Turns out, the big pots were made and decorated entirely by women and children, some as young as five, and the salt troughs were slammed together entirely by men and teenage boys (the youngest was 12).

I love the mental image of Iron Age tots being encouraged to poke pots, randomly.

I hope the highly gendered roles stuck in some craws. Academics (I follow a lot of these same people on Twitter) are woke as hell these days.


Comment from Anonymous
Time: June 18, 2021, 9:41 pm

Salt making was manly work…still is. For years I drove past the SF Bay salt flats and never saw any women driving the salt harvesting equipment.

“the man’s ridges are thicker.” The jokes write themselves.

Sorry I’ll let myself out….

Comment from Mitch
Time: June 19, 2021, 2:41 am

Nonny Mouse,

I watched an excellent documentary on Amazon or Netflix last year about the history of salt making – fascinating stuff and VERY hard work since ancient times and still is in many areas of the world. I think it was called SALT. As you say, not many women involved in that process.

I do ceramics very occasionally myself.

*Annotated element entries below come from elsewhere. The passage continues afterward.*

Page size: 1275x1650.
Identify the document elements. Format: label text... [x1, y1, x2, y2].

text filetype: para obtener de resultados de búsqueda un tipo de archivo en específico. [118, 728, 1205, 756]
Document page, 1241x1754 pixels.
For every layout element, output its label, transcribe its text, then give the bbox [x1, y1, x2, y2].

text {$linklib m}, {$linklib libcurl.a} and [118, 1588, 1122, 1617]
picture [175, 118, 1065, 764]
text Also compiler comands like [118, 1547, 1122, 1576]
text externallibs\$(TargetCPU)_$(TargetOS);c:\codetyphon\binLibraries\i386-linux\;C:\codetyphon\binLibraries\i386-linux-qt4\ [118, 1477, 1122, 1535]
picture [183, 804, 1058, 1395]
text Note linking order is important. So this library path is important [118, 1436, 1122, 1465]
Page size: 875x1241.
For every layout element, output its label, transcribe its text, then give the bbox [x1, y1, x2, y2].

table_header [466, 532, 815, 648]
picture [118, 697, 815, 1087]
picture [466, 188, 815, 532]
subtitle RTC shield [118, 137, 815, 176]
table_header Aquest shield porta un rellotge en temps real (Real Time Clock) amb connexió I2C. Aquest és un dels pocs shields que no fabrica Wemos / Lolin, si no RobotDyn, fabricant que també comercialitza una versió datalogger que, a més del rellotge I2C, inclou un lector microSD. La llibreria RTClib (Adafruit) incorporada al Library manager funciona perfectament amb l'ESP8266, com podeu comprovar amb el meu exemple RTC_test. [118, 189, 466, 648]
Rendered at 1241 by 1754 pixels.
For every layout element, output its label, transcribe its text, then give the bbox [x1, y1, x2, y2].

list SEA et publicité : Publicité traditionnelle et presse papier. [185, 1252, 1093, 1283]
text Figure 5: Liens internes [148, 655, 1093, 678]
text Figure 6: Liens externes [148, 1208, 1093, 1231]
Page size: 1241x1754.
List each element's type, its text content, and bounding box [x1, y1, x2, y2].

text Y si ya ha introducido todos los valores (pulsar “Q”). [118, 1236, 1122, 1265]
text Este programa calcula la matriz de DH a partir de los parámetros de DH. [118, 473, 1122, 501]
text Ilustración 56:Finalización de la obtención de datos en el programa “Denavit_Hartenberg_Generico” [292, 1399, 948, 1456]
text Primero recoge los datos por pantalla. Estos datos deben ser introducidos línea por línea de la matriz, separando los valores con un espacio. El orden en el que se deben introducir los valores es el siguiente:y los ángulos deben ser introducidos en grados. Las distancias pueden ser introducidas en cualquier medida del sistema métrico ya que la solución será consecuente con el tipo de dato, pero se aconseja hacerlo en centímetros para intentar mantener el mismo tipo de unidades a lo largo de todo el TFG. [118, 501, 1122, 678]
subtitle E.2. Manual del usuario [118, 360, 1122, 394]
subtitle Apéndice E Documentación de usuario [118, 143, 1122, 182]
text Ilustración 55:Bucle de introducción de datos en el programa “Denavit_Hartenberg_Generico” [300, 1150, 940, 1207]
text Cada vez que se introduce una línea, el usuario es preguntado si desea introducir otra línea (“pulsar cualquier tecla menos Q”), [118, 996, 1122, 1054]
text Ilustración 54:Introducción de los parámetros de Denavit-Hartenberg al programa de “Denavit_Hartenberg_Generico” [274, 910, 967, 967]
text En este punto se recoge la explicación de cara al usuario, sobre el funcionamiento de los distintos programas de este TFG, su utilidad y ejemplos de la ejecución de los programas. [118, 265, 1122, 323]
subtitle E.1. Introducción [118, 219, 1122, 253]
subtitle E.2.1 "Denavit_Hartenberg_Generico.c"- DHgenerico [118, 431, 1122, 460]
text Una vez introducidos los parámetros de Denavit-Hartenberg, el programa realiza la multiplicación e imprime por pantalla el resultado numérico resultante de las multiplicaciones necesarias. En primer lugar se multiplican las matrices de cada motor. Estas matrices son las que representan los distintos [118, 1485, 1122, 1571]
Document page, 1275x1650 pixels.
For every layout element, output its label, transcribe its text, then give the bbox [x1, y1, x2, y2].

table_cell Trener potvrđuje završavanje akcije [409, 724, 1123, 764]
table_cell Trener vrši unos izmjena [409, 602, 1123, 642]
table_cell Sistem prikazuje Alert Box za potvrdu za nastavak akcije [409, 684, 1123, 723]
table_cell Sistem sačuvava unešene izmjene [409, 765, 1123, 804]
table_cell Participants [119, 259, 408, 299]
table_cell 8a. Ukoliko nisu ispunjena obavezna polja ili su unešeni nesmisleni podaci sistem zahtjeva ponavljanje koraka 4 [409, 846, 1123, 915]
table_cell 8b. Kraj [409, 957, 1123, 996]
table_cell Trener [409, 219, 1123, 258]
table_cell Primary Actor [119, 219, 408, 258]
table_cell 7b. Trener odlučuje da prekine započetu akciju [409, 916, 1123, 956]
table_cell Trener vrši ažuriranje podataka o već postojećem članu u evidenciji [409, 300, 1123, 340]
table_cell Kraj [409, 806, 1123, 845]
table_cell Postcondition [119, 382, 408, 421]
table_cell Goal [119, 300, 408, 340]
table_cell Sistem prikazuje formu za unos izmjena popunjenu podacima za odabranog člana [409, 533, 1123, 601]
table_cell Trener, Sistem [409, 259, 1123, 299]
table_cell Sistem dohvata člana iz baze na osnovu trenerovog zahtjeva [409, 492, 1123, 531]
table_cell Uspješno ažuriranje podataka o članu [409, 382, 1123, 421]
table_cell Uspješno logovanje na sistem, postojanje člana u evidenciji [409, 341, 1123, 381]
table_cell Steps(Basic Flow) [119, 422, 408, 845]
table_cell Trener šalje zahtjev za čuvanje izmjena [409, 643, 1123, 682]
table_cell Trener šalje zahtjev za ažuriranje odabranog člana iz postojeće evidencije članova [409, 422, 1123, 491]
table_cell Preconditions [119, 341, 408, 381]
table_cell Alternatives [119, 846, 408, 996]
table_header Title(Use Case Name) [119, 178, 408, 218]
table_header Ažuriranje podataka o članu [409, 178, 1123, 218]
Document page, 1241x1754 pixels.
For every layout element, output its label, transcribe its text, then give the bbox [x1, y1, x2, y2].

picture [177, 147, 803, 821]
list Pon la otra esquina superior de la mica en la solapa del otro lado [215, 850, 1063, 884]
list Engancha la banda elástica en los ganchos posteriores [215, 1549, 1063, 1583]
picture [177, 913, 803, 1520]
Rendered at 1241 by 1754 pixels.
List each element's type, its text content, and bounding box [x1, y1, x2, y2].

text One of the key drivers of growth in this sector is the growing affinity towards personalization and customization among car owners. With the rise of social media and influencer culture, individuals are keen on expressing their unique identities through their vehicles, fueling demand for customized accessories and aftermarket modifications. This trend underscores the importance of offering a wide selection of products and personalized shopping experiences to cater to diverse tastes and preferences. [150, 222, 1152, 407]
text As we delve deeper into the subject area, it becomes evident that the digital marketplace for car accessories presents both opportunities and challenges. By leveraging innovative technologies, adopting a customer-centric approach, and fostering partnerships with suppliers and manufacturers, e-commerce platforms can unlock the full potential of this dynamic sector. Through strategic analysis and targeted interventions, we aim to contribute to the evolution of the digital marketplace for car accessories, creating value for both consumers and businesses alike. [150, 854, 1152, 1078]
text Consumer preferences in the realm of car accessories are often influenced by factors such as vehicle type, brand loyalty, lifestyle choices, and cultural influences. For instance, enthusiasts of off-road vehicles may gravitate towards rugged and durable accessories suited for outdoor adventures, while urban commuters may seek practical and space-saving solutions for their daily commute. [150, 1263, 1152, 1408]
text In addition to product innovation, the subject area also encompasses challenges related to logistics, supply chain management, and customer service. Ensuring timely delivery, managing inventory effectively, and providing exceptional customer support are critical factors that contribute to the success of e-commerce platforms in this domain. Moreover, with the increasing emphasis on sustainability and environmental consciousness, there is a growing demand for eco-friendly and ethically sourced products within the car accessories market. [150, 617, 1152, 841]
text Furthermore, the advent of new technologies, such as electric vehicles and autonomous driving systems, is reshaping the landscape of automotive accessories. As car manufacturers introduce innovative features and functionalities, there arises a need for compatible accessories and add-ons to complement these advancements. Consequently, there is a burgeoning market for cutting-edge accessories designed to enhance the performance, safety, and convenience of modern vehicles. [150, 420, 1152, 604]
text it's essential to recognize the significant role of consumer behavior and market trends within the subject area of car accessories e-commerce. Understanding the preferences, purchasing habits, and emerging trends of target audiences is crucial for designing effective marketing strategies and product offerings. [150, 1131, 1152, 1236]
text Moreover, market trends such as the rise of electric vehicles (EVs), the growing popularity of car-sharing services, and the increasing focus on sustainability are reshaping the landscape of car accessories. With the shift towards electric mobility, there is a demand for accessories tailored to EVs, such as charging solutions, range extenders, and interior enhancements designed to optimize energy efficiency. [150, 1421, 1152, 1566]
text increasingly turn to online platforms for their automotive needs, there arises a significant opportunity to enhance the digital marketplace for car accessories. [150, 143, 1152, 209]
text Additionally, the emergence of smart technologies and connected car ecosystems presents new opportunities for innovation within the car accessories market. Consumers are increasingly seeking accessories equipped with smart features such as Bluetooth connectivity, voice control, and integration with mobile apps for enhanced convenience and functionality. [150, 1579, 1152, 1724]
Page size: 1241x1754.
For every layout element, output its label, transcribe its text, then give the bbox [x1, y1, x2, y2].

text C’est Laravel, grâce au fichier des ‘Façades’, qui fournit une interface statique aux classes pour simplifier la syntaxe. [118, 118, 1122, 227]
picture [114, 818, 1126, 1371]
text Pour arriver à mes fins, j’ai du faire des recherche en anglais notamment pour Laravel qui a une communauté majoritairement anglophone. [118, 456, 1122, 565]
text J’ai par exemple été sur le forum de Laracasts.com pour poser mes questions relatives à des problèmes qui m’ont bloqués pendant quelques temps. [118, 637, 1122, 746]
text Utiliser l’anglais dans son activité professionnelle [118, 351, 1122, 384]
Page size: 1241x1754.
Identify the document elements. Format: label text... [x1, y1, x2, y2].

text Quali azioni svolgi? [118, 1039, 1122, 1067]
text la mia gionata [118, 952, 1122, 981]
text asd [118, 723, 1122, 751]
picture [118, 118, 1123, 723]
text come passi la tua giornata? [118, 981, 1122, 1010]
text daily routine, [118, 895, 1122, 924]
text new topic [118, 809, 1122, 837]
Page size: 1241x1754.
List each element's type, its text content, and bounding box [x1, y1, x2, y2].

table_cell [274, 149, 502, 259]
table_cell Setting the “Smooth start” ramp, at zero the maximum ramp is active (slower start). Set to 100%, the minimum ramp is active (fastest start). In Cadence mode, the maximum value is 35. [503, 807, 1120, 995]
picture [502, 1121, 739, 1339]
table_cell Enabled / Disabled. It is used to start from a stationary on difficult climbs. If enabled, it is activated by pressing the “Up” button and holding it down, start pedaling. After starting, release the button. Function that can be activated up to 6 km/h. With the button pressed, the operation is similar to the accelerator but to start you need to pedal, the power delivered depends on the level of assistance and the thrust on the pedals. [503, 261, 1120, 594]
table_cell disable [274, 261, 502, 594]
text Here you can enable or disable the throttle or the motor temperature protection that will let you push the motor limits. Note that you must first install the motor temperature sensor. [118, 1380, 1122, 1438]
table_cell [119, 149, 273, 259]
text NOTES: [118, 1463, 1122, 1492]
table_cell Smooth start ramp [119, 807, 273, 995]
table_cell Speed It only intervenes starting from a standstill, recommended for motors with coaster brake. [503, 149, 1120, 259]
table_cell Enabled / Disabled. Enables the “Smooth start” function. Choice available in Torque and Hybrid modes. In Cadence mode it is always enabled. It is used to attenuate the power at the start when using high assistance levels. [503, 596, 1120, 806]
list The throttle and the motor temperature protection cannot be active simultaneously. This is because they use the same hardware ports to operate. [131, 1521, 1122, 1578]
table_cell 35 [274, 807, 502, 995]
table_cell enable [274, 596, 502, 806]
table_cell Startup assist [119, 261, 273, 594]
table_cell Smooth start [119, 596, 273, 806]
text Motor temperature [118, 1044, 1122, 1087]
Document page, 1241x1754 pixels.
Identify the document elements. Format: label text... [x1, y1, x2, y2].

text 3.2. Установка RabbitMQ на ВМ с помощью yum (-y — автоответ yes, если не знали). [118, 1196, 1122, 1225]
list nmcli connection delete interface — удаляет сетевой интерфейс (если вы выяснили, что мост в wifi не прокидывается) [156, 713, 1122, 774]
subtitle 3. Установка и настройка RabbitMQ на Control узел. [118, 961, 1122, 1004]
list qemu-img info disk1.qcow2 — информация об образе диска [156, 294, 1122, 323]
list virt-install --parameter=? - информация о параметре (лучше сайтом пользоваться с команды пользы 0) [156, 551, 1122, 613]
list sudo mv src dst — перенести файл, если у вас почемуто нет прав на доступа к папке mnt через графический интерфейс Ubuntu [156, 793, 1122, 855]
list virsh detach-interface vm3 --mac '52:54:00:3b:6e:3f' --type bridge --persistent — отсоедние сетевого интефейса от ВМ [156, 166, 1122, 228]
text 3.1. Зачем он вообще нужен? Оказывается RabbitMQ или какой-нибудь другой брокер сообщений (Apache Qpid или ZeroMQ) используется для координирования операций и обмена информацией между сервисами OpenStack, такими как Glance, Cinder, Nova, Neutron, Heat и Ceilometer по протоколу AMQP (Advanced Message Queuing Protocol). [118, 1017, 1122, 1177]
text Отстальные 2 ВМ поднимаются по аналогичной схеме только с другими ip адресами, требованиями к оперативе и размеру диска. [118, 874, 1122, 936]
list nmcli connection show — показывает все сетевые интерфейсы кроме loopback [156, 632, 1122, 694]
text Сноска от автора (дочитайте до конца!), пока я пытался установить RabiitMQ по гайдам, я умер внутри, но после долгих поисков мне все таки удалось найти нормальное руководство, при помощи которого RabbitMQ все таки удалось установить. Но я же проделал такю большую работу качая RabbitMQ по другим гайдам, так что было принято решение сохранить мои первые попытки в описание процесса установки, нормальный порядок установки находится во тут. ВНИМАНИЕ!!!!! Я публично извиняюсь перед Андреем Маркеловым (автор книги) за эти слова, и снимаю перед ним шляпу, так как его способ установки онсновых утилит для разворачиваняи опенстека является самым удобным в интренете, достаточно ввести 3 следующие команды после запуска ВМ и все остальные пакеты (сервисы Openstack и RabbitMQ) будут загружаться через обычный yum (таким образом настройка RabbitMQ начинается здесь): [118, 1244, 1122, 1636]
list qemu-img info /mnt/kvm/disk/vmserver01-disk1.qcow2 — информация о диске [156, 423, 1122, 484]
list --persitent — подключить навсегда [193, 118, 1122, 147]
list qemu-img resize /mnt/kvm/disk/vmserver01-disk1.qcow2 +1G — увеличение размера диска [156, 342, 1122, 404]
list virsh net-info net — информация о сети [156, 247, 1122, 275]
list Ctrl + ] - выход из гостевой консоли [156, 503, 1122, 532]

I have my own wheel, kiln, glazes and everything but so very little spare time. One of the things I love about ceramics is that intense connection with our ancient past.

Comment from S. Weasel
Time: June 19, 2021, 10:15 am

Mitch, I feel that way about cutting up vegetables. I feel literally connected to all my foremothers cutting up vegetables.

Comment from Deborah HH
Time: June 20, 2021, 2:51 am

I feel the connection when I mend clothing and linens. I stitch, patch, or darn as necessary—and see my mother sitting in her little upholstered rocker with her mending basket beside her. One of my favorite possessions is a real linen bedsheet ca.1920 that was part of my grandmother’s wedding linens. It’s been patched, darned, and rehemmed until it’s no more than a large lap robe, and I use it at my living room chair. All three of us have set stitches in that sheet.

Comment from Oceania
Time: June 20, 2021, 10:52 am

Could you tell which gender they were? :p

Comment from BJM
Time: June 20, 2021, 4:08 pm

@Deborah Handmade and/or passed down linens are family treasures. My Gran and aunties were quilters and I have fond memories of winter nights spent stitching away although I’m crap at hand sewing. Funny you should post this, we Stoatians seem to do this quite often. I’ve been sorting through a stack of linens I seldom use…time for them to go to a new home.

Comment from durnedyankee
Time: June 20, 2021, 11:52 pm

How do you feel about railroad sleeper car wool blankets from the 1940s being handed down?

Comment from BJM
Time: June 21, 2021, 3:15 am

@Durned…they make awesome backyard tents and wigwams.